You put your trust in the one person you thought would never hurt you, but ended up hurting you anyways. Because you think you been down this road one too many times that you get used to it. Because you think you don’t deserve love because everyone close to you ran…Trust me when I tell you you’re wrong. You deserve love, you deserve to heal, you deserve the world.
I’ve been where you are. With every heartache, with every back turned, with every broken promise you swear you will never date again, will never find your happy ending, will never heal until magically one day you wake up and your heart is together in one solid piece. It will take time, but one day will feel like yesterday.
What you do during the healing process makes all the difference in the world. I’ll be the first to admit I neglected personal habits of mine because I cried myself to exhaustion. I would maybe take a shower every other day, not wash my face at night, drink too many on a night out, skip your daily gym ritual in place of other plans. There’s so many to name. My vice when getting over a break up is alcohol. If I allowed myself I would drink myself silly night after night. However, alcoholism runs in my family and I’m deathly afraid of becoming my father.
Don’t neglict taking care of yourself. No one else will take care of you. I’m still working on taking care of myself and getting back into your regular routine. It’s hard to go back into your regular routine when that one person who was part of that routine is no longer involved. I’m proud of that progress I made over the past weeks. I got back into my regular sleeping routine, back into my regular gym routine, but still working on my weekend behavior.

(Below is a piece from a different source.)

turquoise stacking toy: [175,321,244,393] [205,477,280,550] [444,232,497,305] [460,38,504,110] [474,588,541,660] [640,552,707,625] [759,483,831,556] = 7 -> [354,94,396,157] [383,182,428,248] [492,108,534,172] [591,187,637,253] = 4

I would wake up raring to go to the gym on Saturday and Sunday mornings. Not anymore. I want to stay in bed as long as possible because I got used to him waking up next to me. Instead of going to the gym, I’d get ready to meet up with friends to start drinking. I mean it’s ok drinking with friends instead of drinking by yourself, right? Yeah… No that’s not how it goes.
I’m currently battling a bad virus, so I haven’t been sticking to my morning gym routine. However, I would go to the gym after work. So gym routine during the week is down, sleeping routine is down, now just got to work on my weekend behavior and habits. Sunday I work so I really only need to work on my Friday night and Saturday behavior.
As long as I’m working on myself, you continue working on you. Put your make up on, lace up those boots, and keep smiling through the tears. A smile is not complete without your lipstick. As always I’m here for you cheering you on. I believe you can do anything you put your mind to.